Contrary to Reports, Wayans’ Deal Still Alive

By J. Douglas Allen-Taylor
Friday September 07, 2007

A spokesperson for the proposed Wayans Brothers Oakland Army Base project says that despite the impression being given in some local media outlets, the Wayans Brothers are “absolutely committed to Oakland” and their Army Base proposal is not dead but is only being modified. 

The Wayans Brothers—film producers and nationally-known comics—are proposing putting a film production studio, a children’s digital arts learning center, retail development, and several other projects on a 47-acre West Oakland parcel formerly part of the now-dismantled base.  

In an Aug. 17 article entitled “Wayans partnership says no to movie studio in Oakland,” the San Francisco Chronicle said that “Actor/director Keenen Ivory Wayans and a Los Angeles development firm have dropped plans to build a movie studio and shopping center on the former Oakland Army base, a city official said today.
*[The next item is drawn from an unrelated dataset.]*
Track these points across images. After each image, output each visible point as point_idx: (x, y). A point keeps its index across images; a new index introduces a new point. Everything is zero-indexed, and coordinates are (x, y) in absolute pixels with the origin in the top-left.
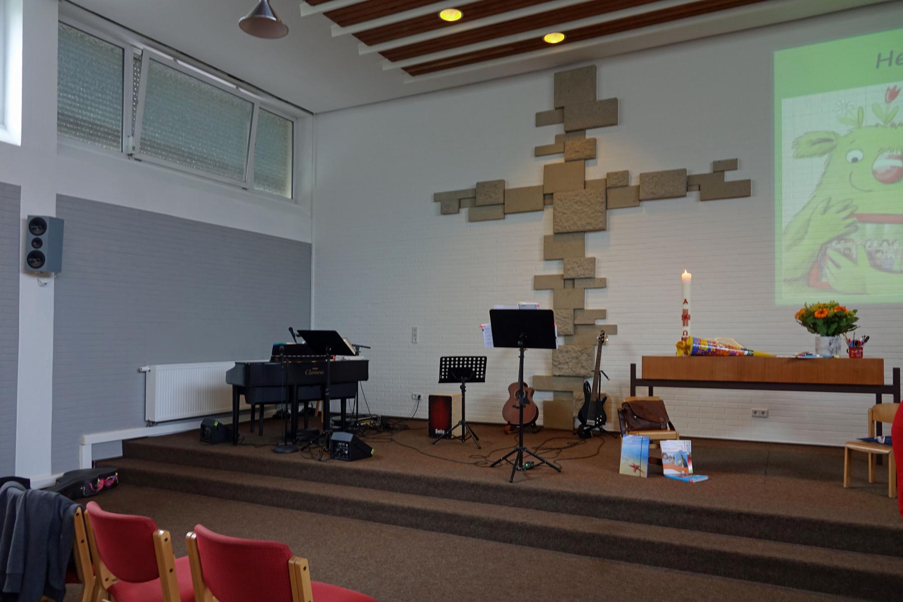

Wayans and the Pacifica Capital Group informed city officials earlier this week that the land adjacent to the Port of Oakland would not work for the film studio/shopping center project that was dubbed Destination Oakland, a spokeswoman for City Administrator Deborah Edgerly said today.” 

An Oakland Tribune article “Wayans Quit Development Talks” published on the same day had a similar take, stating, “The Wayans Brothers development team pulled out of negotiations with the city over plans to build a movie studio and arts and retail center on the former Army base in West Oakland this week, leaving the future development of the base in question, city officials said Thursday evening.” 

But Britten Shuford, co-managing partner of the Wayans Brothers-Pacifica Capital Urban Development Partnership, the group the signed an exclusive negotiating agreement with the city over the army base property in early July, said the group has not pulled out of the deal, but is working on modifications to make it more feasible to them. 

“We plan to make the rounds with representatives of the mayor’s office, the city administrator, and City Councilmembers sometime this month,” Shuford said by telephone this week. 

Shuford said that “we learned at the same time that the city did that the Port of Oakland was proposing to fill in 42 acres of the bay directly across from our development, and they are planning to stack storage containers on that land six to 15 stories tall. That would entirely block our view of the San Francisco skyline.” 

Shuford was vague on details of how the Wayans-Pacifica group would modify their proposal, saying only that it would be reconfigured in some way on the same acreage that the city originally proposed to sell them.